Both in the first and second situations, the usefulness of the computerized tomography (CT) of the thorax could be discussed. Its role is well established in the case of suspected or unsuspected aspiration of radiolucent foreign body [8]. If the foreign body is entirely endobronchial, coronal and sagittal projections are of help in planning bronchoscopic removal, as it was the case before the second intervention.

The only uncertainty in the case of thin, curved metallic devices, as in the repeated aspiration, could be the choice between flexible and rigid bronchoscopy. The choice of the rigid bronchoscopy in the current report was determined by the dimensions and shape of the metallic FB, ruling out the possibility to remove it through the bronchoscope. Grasping the FB, pulling it out together with the instrument and reintubation of the patient, was the only possible option in the patient. In this situation, even the combination of the endotracheal tube and flexible bronchoscopy, as previously reported [7], should not contribute to the safety of the procedure, as compared to the selected method.

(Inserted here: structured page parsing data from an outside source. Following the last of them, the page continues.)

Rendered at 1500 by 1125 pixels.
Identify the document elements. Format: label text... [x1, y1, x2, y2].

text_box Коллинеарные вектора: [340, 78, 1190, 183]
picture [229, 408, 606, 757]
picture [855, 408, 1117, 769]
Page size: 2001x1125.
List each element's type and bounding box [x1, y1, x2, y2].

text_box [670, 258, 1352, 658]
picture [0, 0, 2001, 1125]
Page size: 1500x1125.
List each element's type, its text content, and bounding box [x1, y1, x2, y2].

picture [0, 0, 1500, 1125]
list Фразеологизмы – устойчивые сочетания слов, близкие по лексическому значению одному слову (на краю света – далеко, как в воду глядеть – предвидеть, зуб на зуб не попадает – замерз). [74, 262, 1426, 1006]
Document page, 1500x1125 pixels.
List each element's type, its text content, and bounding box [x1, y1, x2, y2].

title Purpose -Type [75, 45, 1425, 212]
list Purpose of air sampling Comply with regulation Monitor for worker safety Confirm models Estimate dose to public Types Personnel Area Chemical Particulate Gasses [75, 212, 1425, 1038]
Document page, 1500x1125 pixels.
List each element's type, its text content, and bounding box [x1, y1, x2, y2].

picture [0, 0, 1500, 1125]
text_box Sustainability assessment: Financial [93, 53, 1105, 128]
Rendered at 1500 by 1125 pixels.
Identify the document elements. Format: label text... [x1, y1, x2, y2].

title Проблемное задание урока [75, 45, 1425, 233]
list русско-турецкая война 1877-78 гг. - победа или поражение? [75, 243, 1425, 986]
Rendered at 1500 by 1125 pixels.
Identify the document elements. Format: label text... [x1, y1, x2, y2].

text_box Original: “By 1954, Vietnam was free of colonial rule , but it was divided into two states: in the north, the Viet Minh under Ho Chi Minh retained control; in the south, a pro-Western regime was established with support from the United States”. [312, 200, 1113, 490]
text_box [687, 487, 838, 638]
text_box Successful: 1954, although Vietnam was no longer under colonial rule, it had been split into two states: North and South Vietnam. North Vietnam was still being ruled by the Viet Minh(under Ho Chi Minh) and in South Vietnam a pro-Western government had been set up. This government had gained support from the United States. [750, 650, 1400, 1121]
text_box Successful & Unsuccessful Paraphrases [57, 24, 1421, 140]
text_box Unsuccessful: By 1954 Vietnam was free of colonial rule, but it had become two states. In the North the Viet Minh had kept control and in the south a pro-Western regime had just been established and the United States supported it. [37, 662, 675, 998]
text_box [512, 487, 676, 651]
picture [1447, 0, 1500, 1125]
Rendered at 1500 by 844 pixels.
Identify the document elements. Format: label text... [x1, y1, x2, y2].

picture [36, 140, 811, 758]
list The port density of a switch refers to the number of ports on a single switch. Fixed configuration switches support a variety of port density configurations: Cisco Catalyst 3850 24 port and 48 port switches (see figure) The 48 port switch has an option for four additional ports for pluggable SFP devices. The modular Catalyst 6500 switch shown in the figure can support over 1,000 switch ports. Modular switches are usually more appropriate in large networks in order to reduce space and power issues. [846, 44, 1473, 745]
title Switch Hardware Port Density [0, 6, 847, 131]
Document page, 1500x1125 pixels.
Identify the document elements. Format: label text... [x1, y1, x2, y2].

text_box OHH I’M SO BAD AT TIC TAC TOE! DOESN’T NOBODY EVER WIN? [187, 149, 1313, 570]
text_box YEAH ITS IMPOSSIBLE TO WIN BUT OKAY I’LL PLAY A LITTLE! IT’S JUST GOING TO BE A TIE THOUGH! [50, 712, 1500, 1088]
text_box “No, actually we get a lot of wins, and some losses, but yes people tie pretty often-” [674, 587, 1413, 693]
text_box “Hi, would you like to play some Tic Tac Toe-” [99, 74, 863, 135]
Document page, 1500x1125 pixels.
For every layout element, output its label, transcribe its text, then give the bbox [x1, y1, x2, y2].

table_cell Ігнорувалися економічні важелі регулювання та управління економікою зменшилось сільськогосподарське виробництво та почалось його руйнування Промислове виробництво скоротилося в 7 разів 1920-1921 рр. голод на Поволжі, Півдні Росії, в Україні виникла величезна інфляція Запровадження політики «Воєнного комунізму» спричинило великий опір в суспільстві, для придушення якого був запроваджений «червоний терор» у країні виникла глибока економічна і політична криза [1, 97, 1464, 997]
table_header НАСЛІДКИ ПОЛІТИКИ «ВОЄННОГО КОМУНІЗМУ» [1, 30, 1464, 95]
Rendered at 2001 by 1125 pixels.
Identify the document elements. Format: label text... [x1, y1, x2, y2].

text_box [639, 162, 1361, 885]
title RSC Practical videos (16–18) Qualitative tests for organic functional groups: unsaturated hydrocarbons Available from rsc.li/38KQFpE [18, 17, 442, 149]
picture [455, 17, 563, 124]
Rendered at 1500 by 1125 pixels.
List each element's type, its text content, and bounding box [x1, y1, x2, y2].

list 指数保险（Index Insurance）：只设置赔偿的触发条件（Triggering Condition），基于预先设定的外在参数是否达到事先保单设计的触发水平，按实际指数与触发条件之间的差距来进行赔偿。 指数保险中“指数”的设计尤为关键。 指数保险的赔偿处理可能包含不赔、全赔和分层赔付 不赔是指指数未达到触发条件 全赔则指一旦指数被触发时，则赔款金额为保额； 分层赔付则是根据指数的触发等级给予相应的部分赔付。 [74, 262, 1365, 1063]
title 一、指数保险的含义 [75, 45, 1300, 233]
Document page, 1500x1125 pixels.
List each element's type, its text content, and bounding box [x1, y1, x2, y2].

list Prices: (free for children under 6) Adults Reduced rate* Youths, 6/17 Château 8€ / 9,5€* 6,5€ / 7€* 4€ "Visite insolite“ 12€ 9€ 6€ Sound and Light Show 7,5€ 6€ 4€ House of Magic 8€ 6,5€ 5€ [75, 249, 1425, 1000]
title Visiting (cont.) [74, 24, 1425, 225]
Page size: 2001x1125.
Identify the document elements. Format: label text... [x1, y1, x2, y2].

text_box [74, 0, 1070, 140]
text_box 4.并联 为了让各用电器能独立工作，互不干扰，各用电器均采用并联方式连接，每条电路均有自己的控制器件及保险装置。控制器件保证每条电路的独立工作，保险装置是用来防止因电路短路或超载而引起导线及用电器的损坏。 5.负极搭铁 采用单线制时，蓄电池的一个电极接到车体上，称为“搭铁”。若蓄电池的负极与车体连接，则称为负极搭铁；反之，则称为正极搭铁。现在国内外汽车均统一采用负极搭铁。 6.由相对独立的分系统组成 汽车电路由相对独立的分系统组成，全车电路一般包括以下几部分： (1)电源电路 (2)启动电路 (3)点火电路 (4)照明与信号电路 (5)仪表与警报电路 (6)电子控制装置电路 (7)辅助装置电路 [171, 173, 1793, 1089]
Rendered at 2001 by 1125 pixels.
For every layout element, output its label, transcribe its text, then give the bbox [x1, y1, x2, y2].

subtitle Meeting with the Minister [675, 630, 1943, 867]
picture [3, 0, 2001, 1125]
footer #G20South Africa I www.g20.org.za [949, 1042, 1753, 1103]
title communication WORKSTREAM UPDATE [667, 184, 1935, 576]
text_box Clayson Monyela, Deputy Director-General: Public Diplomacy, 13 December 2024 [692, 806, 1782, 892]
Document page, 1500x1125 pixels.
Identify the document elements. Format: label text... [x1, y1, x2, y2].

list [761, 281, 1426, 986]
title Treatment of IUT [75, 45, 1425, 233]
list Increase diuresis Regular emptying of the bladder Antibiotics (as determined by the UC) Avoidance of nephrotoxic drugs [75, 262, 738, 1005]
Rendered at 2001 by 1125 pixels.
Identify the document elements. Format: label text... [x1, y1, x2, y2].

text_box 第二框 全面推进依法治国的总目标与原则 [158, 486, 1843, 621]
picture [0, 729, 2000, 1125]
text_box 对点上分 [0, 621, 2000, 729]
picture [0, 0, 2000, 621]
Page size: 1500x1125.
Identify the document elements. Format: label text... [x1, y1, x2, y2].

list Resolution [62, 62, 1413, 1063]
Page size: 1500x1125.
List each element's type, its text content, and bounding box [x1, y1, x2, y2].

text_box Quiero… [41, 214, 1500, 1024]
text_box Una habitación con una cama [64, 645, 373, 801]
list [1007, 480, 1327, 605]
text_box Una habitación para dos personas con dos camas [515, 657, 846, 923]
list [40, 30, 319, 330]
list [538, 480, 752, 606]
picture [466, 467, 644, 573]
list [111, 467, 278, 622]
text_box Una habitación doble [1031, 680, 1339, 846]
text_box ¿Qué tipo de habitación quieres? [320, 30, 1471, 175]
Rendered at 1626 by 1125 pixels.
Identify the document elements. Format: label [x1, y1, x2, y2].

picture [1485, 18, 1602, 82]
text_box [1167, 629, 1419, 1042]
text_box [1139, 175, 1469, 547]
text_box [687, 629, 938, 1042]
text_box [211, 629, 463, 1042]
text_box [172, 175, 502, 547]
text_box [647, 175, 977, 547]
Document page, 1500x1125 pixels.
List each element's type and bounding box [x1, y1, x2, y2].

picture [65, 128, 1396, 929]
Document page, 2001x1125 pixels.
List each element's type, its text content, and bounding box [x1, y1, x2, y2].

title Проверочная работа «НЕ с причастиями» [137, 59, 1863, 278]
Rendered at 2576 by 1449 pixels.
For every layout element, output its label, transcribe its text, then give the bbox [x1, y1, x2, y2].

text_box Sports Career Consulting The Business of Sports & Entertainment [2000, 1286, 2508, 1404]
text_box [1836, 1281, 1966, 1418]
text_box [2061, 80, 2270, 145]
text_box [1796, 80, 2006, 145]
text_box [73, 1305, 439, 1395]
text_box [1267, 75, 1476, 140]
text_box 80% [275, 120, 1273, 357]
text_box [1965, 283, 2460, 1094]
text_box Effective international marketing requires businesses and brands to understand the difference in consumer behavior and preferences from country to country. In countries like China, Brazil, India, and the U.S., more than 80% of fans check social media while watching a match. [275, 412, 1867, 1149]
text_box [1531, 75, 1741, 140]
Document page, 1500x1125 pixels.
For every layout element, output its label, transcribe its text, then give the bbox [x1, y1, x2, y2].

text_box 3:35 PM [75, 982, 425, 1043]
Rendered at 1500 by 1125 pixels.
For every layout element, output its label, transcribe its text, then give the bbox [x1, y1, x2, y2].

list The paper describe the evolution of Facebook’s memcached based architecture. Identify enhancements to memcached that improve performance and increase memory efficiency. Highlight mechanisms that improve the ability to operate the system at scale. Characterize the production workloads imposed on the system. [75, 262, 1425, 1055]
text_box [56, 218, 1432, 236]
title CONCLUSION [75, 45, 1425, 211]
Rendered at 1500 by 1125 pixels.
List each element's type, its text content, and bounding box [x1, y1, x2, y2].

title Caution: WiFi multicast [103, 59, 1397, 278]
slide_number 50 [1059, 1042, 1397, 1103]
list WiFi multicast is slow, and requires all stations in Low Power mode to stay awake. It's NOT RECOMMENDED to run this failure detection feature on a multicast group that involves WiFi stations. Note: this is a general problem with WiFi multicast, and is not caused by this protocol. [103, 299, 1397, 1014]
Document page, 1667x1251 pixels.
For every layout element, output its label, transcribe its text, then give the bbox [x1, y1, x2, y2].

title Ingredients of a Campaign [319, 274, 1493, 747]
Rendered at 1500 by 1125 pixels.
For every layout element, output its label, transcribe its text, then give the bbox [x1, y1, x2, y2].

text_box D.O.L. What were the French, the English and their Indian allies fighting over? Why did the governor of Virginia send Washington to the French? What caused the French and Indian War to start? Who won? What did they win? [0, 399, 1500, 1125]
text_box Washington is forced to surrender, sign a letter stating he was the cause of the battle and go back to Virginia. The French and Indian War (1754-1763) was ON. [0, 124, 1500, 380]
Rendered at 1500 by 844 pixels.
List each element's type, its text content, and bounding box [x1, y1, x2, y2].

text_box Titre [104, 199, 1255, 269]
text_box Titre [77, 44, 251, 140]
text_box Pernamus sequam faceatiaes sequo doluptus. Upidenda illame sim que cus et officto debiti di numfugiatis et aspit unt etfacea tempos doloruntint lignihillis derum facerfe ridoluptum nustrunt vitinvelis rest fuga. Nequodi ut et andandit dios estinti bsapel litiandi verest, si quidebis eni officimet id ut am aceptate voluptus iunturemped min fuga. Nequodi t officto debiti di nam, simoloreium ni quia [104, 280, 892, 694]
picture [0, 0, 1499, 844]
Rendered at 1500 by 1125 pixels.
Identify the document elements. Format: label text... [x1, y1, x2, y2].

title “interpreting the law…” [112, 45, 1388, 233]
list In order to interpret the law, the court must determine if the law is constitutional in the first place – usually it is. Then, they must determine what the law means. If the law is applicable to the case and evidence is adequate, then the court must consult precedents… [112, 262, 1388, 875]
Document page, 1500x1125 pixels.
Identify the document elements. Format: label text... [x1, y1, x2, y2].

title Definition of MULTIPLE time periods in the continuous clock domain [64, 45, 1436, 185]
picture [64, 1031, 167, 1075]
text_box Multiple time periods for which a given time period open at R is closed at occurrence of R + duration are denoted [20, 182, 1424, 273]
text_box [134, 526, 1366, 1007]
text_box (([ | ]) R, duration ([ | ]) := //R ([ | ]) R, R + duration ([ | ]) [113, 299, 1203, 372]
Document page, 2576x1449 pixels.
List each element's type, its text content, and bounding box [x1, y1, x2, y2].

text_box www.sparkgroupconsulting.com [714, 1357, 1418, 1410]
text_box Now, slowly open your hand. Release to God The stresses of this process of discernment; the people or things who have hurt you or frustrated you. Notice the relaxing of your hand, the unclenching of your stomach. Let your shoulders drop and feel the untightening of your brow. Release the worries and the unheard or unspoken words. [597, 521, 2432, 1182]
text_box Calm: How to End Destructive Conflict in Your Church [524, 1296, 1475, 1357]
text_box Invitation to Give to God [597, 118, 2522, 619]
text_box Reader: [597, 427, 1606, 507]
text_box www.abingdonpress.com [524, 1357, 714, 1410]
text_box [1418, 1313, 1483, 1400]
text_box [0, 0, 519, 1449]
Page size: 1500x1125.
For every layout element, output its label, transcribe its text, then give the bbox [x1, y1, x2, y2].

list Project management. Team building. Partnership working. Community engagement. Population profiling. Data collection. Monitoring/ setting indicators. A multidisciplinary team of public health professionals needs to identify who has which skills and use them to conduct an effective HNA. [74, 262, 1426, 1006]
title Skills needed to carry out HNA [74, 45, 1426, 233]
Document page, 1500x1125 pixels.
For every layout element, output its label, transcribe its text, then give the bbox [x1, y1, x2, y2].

Related to possible failure of bronchoscopic removal, we agree that such a procedure should be done in the operating room whenever possible and with a patient completely prepared for surgery, as previously suggested [9].

4. Conclusion

In mentally disabled patients, rigid bronchoscopy can be an appropriate procedure for the sharp metallic FB extraction. In addition to the skilled and well-equipped endoscopical team with support of surgery whenever possible, the overall approach should be carefully planned and adjusted to the particular situation.

Conflicts of Interest

The authors declare that they have no conflicts of interest.